* _What is required_: Copy nothing but the lines below running from the line containing "que se trataría de un piloto de avión. El" through the line containing "una experiencia fallida en cuanto a lo", both end lines included.
__________
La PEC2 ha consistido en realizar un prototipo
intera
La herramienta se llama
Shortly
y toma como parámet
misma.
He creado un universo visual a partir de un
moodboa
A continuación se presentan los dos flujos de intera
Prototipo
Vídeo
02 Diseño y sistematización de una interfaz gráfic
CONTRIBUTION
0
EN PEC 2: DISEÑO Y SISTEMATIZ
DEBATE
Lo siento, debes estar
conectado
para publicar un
__________
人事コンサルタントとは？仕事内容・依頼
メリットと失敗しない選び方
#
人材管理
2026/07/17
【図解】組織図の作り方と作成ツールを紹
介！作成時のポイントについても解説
__________
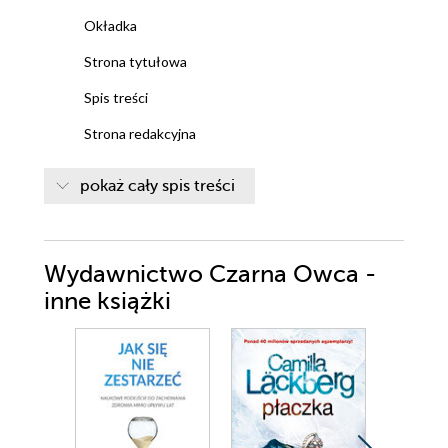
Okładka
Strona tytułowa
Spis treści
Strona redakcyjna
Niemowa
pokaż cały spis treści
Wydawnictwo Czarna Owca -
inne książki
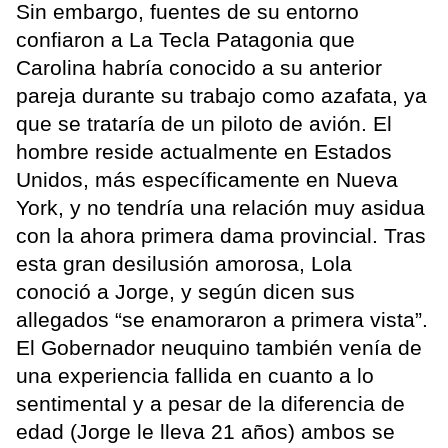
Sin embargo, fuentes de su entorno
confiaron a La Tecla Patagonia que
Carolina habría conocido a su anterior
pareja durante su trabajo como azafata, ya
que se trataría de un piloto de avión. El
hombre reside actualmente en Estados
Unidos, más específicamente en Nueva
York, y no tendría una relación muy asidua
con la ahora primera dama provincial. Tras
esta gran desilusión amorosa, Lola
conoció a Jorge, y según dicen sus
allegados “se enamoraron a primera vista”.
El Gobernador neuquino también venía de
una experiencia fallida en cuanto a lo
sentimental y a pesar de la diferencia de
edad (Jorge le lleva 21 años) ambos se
__________
* _Task answer_:
que se trataría de un piloto de avión. El
hombre reside actualmente en Estados
Unidos, más específicamente en Nueva
York, y no tendría una relación muy asidua
con la ahora primera dama provincial. Tras
esta gran desilusión amorosa, Lola
conoció a Jorge, y según dicen sus
allegados “se enamoraron a primera vista”.
El Gobernador neuquino también venía de
una experiencia fallida en cuanto a lo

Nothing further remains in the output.